Tuesday, November 27, 2007

a banville a day

i've never read a book as slowly as i have john banville's 'the sea.' if you knew me, or at least were familiar with my frequently visited places, you'd see me read a few pages - in some cases, a paragraph, or even a single sentence - and throw the book down in a sort of lingering, jealous disgust. banville's prose is thick. ridiculously thick. i haven't read most of his work.

it's really more like eating an incredibly sumptuous meal - i feel full after each time i sit down to read a piece of it, and i can go no further. loosen the belt a notch, sit back, look out the window, and sigh.

it's ridiculous how good this book is.

Tuesday, November 20, 2007

boxer's fracture

i sallied forth on november first, intent on writing 50,000 words.

on the fourth, i gave up.

on the sixth or seventh, i retreated into a rabbit-hole of total depression, got insanely drunk, and ended up fracturing my right hand on the side of my friend & roommate's face. he wouldn't leave me alone, you see. so now i have a cast on. makes it difficult to write. (point of order: he also broke his hand on my face - same injury! - though i'm sure he would like it elucidated that he hit me three times whereas i only hit him once.) plus, i have to find a new place to live. so i haven't had much time to read, but in the throaty interim, i've acquired:

the mysterious flame of queen loana (umberto eco)
the wooden sea (jonathan carroll)
blood meridian (cormac mccarthy)

& today:

the sea (john banville) - JUST because of the random line i read:

The past beats inside me like a second heart.

i'm nearly done with the wooden sea. nice little sarcastic, humor-y bit of scifi surrealism.

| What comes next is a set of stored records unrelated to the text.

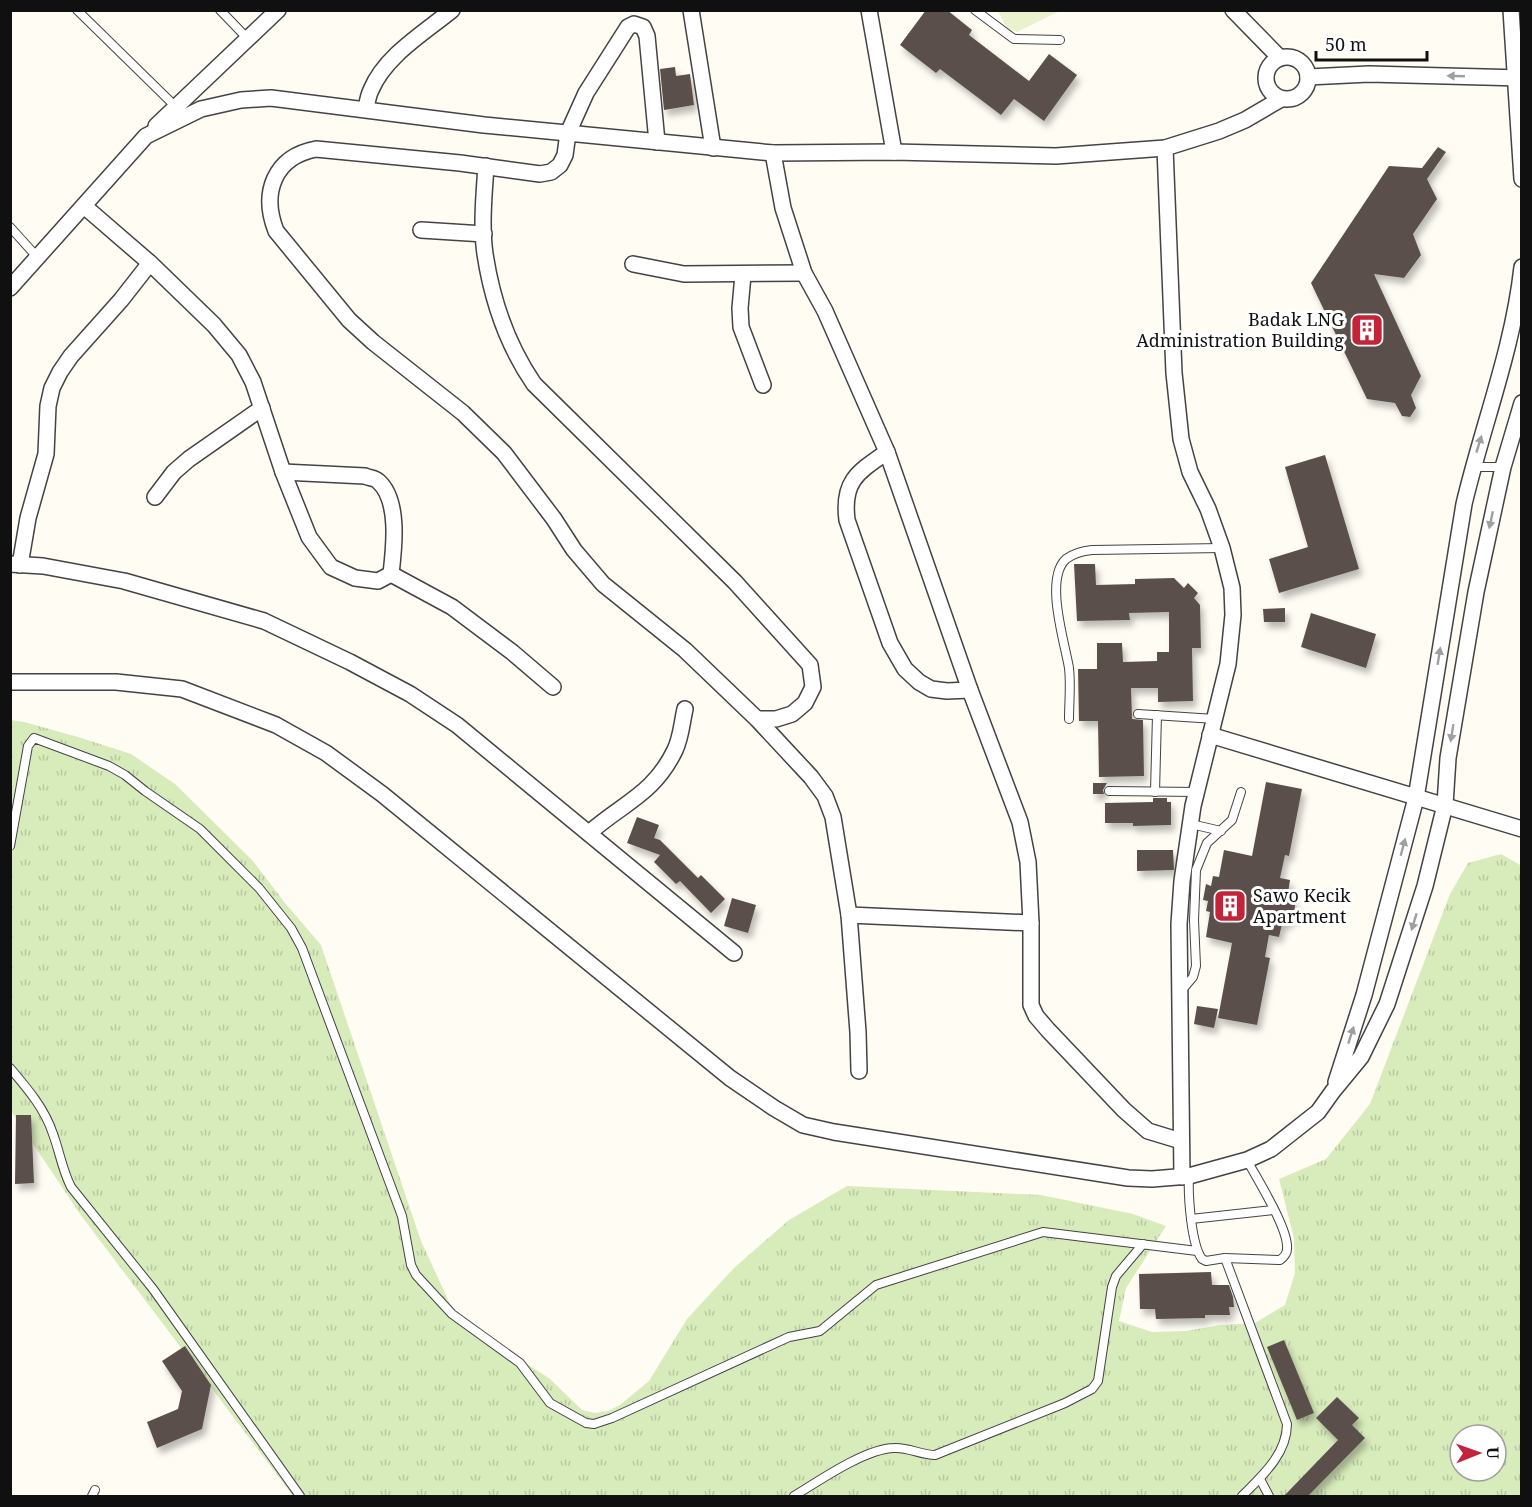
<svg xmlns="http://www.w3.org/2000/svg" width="1532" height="1507" font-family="'Noto Serif',serif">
  <defs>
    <pattern id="grass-tufts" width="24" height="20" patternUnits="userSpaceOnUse" patternTransform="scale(1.5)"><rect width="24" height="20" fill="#d8ebbb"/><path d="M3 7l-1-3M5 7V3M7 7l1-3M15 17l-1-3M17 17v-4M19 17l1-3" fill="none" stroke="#b8c8a0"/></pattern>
    <filter id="shadow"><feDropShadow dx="3.5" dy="6" stdDeviation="3" flood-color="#0004"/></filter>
  </defs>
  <rect width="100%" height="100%" fill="#fffcf4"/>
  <!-- grass -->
  <path fill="url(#grass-tufts)" fill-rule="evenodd" d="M 10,720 L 24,722 L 78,737 L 131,754 L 175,784 L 253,861 L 285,903 L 321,945 L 421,1241 L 456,1317 L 550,1379 L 582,1410 L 595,1413 L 608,1411 L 620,1405 L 649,1381 L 687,1319 L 734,1268 L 789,1220 L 847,1186 L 1041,1195 L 1133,1214 L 1166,1226 L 1126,1288 L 1119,1321 L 1152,1332 L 1186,1331 L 1220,1325 L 1255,1323 L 1285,1305 L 1295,1273 L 1294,1238 L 1279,1179 L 1326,1159 L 1370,1104 L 1450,894 L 1468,863 L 1501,854 L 1522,866 L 1521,1496 L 293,1496 L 80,1214 L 11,1111 ZM 1460,1435 L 1496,1435 L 1496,1471 L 1460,1471 Z"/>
  <!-- pitch -->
  <polygon fill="#e9f2cd" points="998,11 1060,11 1017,32 1007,28"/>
  <!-- building -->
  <g fill="#5a504c" filter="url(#shadow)">
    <polygon points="926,10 947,10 972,30 969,35 1029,81 1049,54 1077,75 1044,121 1014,99 1001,115 940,69 936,73 900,45"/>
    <polygon points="675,67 676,76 690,74 694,105 664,110 660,69"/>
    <polygon points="1438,147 1446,152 1427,179 1437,199 1413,234 1421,255 1404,278 1374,274 1421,376 1411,395 1416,408 1410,417 1402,416 1395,403 1367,399 1311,283 1389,166 1422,168"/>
    <polygon points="1325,455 1359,569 1279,593 1269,559 1308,547 1285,467"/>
    <polygon points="1074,564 1095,564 1096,585 1135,584 1135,579 1174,578 1184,588 1188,583 1198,593 1194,598 1200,605 1201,648 1192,648 1193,701 1158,702 1158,688 1131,688 1132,719 1143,720 1144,776 1099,777 1098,721 1079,721 1078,669 1097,669 1097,643 1122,643 1123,662 1157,661 1157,652 1169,652 1169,612 1129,613 1130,620 1077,621"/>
    <polygon points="1285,608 1285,622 1264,622 1263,609"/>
    <polygon points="1311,613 1376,634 1366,668 1301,647"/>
    <polygon points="1266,782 1302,789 1289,856 1285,855 1280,878 1290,880 1288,893 1291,894 1290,900 1296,901 1292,921 1286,920 1285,925 1282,924 1279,937 1269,935 1265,957 1270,958 1257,1025 1218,1018 1232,943 1206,937 1210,912 1206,911 1208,901 1203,900 1206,884 1211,886 1213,876 1219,877 1224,850 1252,856"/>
    <polygon points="1093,783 1107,783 1103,790 1104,794 1093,794"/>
    <polygon points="1153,798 1167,798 1167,802 1171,802 1171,825 1133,826 1133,823 1105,823 1105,803 1153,802"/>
    <polygon points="637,817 659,825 654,838 660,840 698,878 701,875 725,899 711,913 680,881 676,884 654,862 660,855 627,843"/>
    <polygon points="1137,850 1173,850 1174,870 1137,871"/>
    <polygon points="732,898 756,905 748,933 724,926"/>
    <polygon points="1197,1006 1218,1009 1214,1028 1194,1024"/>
    <polygon points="16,1115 31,1115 34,1183 15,1184"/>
    <polygon points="1211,1272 1212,1285 1229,1285 1233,1297 1234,1307 1229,1307 1230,1315 1205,1315 1205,1318 1156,1319 1155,1309 1140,1309 1139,1274"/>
    <polygon points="1284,1340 1314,1413 1297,1420 1267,1347"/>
    <polygon points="185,1346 211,1385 202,1429 157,1448 147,1422 178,1409 182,1391 162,1361"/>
    <polygon points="1337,1397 1359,1418 1352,1425 1365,1438 1307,1497 1283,1497 1338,1440 1316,1418"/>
  </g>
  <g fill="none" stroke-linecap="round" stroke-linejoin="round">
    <!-- service casing -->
    <g stroke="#434343" stroke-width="10">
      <g id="service">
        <polyline points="77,10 176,107"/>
        <polyline points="220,10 248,39"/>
        <polyline points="975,10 1014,39 1060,40"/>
        <polyline points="10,227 38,258"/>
        <polyline points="1473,467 1503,467"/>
        <polyline points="1138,714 1215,719"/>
        <path d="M 1069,719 C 1069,703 1071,685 1069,668 C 1065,643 1044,579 1066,559 C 1074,553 1082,551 1092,550 L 1222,548"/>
        <polyline points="1109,791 1197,792"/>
        <polyline points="1155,792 1157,715"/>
        <polyline points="1191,824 1221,831"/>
        <polyline points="10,846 28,746 34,738 109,766 125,775 145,791 200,829 259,888 291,928 302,948 402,1216 411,1265 416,1275 452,1314 520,1363 550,1403 586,1423 594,1424 612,1418 789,1337 820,1331 876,1285 1043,1232 1197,1251"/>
        <polyline points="1182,990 1193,977 1196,966 1194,920 1196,870 1207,843 1232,820 1241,792"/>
        <path d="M 10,1068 C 27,1088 45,1109 53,1134 C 60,1153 62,1169 71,1187 L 153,1289 L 300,1496"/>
        <path d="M 1189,1176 C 1188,1195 1191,1244 1202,1259 L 1206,1261 L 1225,1258 L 1280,1260 C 1284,1257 1287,1254 1287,1249 C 1289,1229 1257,1179 1247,1160"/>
        <polyline points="1191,1219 1273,1210"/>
        <path d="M 1225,1258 L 1287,1424 C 1287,1454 1262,1476 1242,1496"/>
        <polyline points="1260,1479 1269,1496"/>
        <polyline points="92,1496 95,1490"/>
        <path d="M 794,1496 C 819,1481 864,1449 894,1448 C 908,1447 921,1455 935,1455 L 1065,1403 L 1092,1389 L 1098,1381 L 1112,1287 L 1116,1276 L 1143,1244"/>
      </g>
    </g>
    <!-- minor casing -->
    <g stroke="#434343" stroke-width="18">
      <g id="minor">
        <polyline points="691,10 713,148"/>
        <polyline points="869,10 894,152"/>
        <polyline points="1233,10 1280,58"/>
        <polyline points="1511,10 1522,179"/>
        <circle cx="1287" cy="78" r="21"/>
        <polyline points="1308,77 1369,74 1522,78"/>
        <path d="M 366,109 C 367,103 368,96 371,90 C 385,56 424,33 452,10"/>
        <polyline points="156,126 278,10"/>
        <path d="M 657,142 L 647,36 L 643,27 L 634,24 L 628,27 L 586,93 L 568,133 L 565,155 L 560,165 L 551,172 L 540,174 L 460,163 L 316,149 C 274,157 261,193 276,231 L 349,320 L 373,342 L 463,413 L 504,453 L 554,519 L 574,550 L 603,584 L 685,650 L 757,719 L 811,777 L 825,796 L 833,817 L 849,915 L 858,1032 L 859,1071"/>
        <polyline points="1165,148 1174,373 1181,439 1190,472 1208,509 1222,548 1232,588 1233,615 1228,664 1193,806 1182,881 1179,924 1182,1177"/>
        <polyline points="773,153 783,208 804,273 825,311 887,452 970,690 1020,822 1028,862 1031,923 1031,1005 1036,1016 1048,1030 1124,1110 1148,1131 1181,1141"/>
        <path d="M 486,166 C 484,195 481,226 485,254 C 492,300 508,346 534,384 L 735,582 L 810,665 L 813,687 L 805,703 L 792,714 L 776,719 L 757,719"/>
        <polyline points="84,206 150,263 214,325 239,355 253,382 283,472 309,537 331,567 355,578 378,581 391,574"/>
        <polyline points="421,230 484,234"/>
        <polyline points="633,264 684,274 804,273"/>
        <polyline points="743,275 740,308 741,327 763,385"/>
        <polyline points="10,288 146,136 201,109 241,100 271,98 484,125 773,153 894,152 1056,156 1165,148 1219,131 1245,120 1281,99"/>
        <path d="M 887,452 C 858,472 842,481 847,520 L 890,643 L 905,669 L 919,682 L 931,689 L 947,691 L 970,690"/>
        <path d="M 283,472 L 365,476 C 369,478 375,478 378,481 C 400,500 394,548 391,574"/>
        <polyline points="155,497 174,472 189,459 262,408"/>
        <polyline points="10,564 43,566 124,581 264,621 350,662 410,694 457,725 734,953"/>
        <polyline points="20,565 28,518 46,454 48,406 52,388 60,372 71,356 121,300 150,263"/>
        <polyline points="391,574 452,607 512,652 553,687"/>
        <polyline points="10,682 116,682 182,689 276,725 326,753 382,794 730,1078 774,1108 803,1125 834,1132 1128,1178 1152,1179 1189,1176 1247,1160 1271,1149 1318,1112 1333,1091 1361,1057 1387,1004 1425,886 1445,805 1448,758 1476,592 1503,467 1522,403"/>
        <polyline points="1210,735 1522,829"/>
        <path d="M 589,833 C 623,803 654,794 675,750 C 681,738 682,722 685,709"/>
        <polyline points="849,915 1031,923"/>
        <path d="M 1336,1082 L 1364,995 L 1416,798 L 1464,504 C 1483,424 1513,349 1522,267"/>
      </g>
    </g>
    <!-- service -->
    <use href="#service" stroke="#fff" stroke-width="8"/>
    <!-- minor -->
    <use href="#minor" stroke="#fff" stroke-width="15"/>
  </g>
  <!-- one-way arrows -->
  <defs><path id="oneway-solid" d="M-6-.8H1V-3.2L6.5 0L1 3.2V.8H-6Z" transform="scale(1.5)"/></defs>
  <g fill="#9f9f9f">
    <use href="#oneway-solid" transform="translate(1456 76) rotate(-178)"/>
    <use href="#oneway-solid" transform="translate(1479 444) rotate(-73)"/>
    <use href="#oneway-solid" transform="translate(1491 520) rotate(102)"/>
    <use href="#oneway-solid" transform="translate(1439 656) rotate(-81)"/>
    <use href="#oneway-solid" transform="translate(1452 733) rotate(99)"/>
    <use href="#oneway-solid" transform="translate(1403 847) rotate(-75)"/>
    <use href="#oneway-solid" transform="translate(1414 922) rotate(107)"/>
    <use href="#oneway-solid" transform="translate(1351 1035) rotate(-72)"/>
  </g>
  <!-- icons -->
  <defs>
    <g id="building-square" transform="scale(1.725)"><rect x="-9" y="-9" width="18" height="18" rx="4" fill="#c52339" stroke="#fff"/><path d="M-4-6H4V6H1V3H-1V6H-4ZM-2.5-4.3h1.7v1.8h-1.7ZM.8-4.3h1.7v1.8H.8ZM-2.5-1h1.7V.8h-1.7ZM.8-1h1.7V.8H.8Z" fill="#fff"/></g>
  </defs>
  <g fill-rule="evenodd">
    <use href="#building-square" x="1367" y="330"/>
    <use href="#building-square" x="1230" y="906"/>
  </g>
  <g text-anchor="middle" stroke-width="6" stroke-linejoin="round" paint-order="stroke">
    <!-- poi labels -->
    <g font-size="18" fill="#101010" stroke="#fff" text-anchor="end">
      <text x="1344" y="326">Badak LNG<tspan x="1344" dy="21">Administration Building</tspan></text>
      <text x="1253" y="902" text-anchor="start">Sawo Kecik<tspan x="1253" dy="21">Apartment</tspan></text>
    </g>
  </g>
  <!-- border -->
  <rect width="1532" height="1507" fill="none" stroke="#101010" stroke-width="24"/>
  <!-- north arrow -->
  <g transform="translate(1478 1453) rotate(89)"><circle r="28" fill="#ffffff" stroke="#9f9f9f" stroke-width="1.5"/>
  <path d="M0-4.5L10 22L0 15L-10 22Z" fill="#c52339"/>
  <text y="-9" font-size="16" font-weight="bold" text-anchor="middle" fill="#101010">U</text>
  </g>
  <!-- scale -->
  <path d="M1316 51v9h111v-9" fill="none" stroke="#101010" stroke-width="3"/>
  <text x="1325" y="51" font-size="18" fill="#101010" stroke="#ffffff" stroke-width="4.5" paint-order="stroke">50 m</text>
</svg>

dying to read the new pynchon, since it's out in paperback. also dying to read the gunslinger graphic novel. there's also a new clive barker (mr b gone?) & a new alan lightman (ghost).

I HAVE NO TIME

(books i plan to read soon:

half-life (shelley jackson)
suttree (cormac mccarthy)
ghostwritten & cloud atlas (david mitchell)
the possibility of an island (michel houllebecq)
riddley walker (russell hoban)
god is dead (ron currie, jr)
varieties of disturbance (lydia davis)
against the day (pynchon)

)

Thursday, November 01, 2007

a new personal record...

because i am a deeply disturbed girl with an unhealthy relationship with books (or maybe it is just my relationship to money that is so unhealthy)i have purchased more than $200 worth of books today. in under 15 minutes.


the booty

haruki murakami's the wind-up bird chronicles & my own edition of kafka on the shore

albert camus's the plague & exile and the kingdom

nabokov's pale fire

truman capote's music for chameleons, other voices, other rooms & breakfast at tiffany's (not a book i'd normally read, but i've watched the movie more than enough to warrant giving it a go-round. plus, obviously i was feeling indulgent.)

there are also others that will remain unmentioned, as they are gifts. and don't bother poking about in my room either, rhianna, they're not here.